■ **Task description**: All of the records below should be output exactly.

■ **Source information**:
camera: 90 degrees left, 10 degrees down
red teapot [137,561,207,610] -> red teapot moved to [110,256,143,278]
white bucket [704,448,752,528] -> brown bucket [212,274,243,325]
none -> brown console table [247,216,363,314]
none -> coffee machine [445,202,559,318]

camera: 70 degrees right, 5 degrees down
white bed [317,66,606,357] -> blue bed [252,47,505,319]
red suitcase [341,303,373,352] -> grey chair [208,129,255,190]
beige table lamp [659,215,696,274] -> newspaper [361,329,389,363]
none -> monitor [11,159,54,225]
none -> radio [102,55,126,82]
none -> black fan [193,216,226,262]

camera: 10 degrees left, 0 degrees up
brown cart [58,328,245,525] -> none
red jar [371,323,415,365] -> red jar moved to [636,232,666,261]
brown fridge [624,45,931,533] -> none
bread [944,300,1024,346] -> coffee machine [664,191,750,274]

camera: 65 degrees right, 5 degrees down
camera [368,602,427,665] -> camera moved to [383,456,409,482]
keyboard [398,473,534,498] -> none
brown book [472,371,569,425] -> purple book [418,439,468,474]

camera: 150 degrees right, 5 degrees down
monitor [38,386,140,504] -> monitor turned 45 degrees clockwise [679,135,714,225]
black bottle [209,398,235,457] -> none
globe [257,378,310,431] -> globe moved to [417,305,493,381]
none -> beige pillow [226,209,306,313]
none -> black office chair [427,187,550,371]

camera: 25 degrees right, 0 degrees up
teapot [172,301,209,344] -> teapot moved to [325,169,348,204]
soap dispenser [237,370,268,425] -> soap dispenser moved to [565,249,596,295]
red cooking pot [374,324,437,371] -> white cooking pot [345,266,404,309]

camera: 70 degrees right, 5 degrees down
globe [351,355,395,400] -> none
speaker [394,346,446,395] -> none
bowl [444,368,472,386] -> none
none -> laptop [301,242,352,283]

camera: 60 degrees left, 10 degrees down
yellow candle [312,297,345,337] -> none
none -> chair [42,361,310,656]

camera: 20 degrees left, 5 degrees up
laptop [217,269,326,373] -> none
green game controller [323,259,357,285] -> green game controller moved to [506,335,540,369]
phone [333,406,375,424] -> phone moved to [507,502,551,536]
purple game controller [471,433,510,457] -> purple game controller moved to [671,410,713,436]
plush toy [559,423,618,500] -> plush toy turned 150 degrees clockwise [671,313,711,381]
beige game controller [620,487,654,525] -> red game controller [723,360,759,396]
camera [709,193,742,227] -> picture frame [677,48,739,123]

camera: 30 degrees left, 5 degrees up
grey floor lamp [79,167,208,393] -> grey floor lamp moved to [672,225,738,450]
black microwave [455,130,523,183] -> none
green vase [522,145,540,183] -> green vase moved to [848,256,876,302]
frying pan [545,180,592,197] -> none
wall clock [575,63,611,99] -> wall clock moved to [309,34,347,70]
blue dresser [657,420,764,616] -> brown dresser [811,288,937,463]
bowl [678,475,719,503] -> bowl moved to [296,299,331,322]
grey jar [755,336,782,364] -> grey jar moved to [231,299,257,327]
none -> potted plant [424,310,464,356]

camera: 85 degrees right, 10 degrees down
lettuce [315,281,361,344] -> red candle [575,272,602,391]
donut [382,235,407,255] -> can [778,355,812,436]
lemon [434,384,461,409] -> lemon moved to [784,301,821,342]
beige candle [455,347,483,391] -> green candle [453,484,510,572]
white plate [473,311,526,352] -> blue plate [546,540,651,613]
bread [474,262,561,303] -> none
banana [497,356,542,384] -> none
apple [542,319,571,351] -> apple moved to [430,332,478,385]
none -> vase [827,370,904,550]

■ **Answer to this task**:
camera: 90 degrees left, 10 degrees down
red teapot [137,561,207,610] -> red teapot moved to [110,256,143,278]
white bucket [704,448,752,528] -> brown bucket [212,274,243,325]
none -> brown console table [247,216,363,314]
none -> coffee machine [445,202,559,318]

camera: 70 degrees right, 5 degrees down
white bed [317,66,606,357] -> blue bed [252,47,505,319]
red suitcase [341,303,373,352] -> grey chair [208,129,255,190]
beige table lamp [659,215,696,274] -> newspaper [361,329,389,363]
none -> monitor [11,159,54,225]
none -> radio [102,55,126,82]
none -> black fan [193,216,226,262]

camera: 10 degrees left, 0 degrees up
brown cart [58,328,245,525] -> none
red jar [371,323,415,365] -> red jar moved to [636,232,666,261]
brown fridge [624,45,931,533] -> none
bread [944,300,1024,346] -> coffee machine [664,191,750,274]

camera: 65 degrees right, 5 degrees down
camera [368,602,427,665] -> camera moved to [383,456,409,482]
keyboard [398,473,534,498] -> none
brown book [472,371,569,425] -> purple book [418,439,468,474]

camera: 150 degrees right, 5 degrees down
monitor [38,386,140,504] -> monitor turned 45 degrees clockwise [679,135,714,225]
black bottle [209,398,235,457] -> none
globe [257,378,310,431] -> globe moved to [417,305,493,381]
none -> beige pillow [226,209,306,313]
none -> black office chair [427,187,550,371]

camera: 25 degrees right, 0 degrees up
teapot [172,301,209,344] -> teapot moved to [325,169,348,204]
soap dispenser [237,370,268,425] -> soap dispenser moved to [565,249,596,295]
red cooking pot [374,324,437,371] -> white cooking pot [345,266,404,309]

camera: 70 degrees right, 5 degrees down
globe [351,355,395,400] -> none
speaker [394,346,446,395] -> none
bowl [444,368,472,386] -> none
none -> laptop [301,242,352,283]

camera: 60 degrees left, 10 degrees down
yellow candle [312,297,345,337] -> none
none -> chair [42,361,310,656]

camera: 20 degrees left, 5 degrees up
laptop [217,269,326,373] -> none
green game controller [323,259,357,285] -> green game controller moved to [506,335,540,369]
phone [333,406,375,424] -> phone moved to [507,502,551,536]
purple game controller [471,433,510,457] -> purple game controller moved to [671,410,713,436]
plush toy [559,423,618,500] -> plush toy turned 150 degrees clockwise [671,313,711,381]
beige game controller [620,487,654,525] -> red game controller [723,360,759,396]
camera [709,193,742,227] -> picture frame [677,48,739,123]

camera: 30 degrees left, 5 degrees up
grey floor lamp [79,167,208,393] -> grey floor lamp moved to [672,225,738,450]
black microwave [455,130,523,183] -> none
green vase [522,145,540,183] -> green vase moved to [848,256,876,302]
frying pan [545,180,592,197] -> none
wall clock [575,63,611,99] -> wall clock moved to [309,34,347,70]
blue dresser [657,420,764,616] -> brown dresser [811,288,937,463]
bowl [678,475,719,503] -> bowl moved to [296,299,331,322]
grey jar [755,336,782,364] -> grey jar moved to [231,299,257,327]
none -> potted plant [424,310,464,356]

camera: 85 degrees right, 10 degrees down
lettuce [315,281,361,344] -> red candle [575,272,602,391]
donut [382,235,407,255] -> can [778,355,812,436]
lemon [434,384,461,409] -> lemon moved to [784,301,821,342]
beige candle [455,347,483,391] -> green candle [453,484,510,572]
white plate [473,311,526,352] -> blue plate [546,540,651,613]
bread [474,262,561,303] -> none
banana [497,356,542,384] -> none
apple [542,319,571,351] -> apple moved to [430,332,478,385]
none -> vase [827,370,904,550]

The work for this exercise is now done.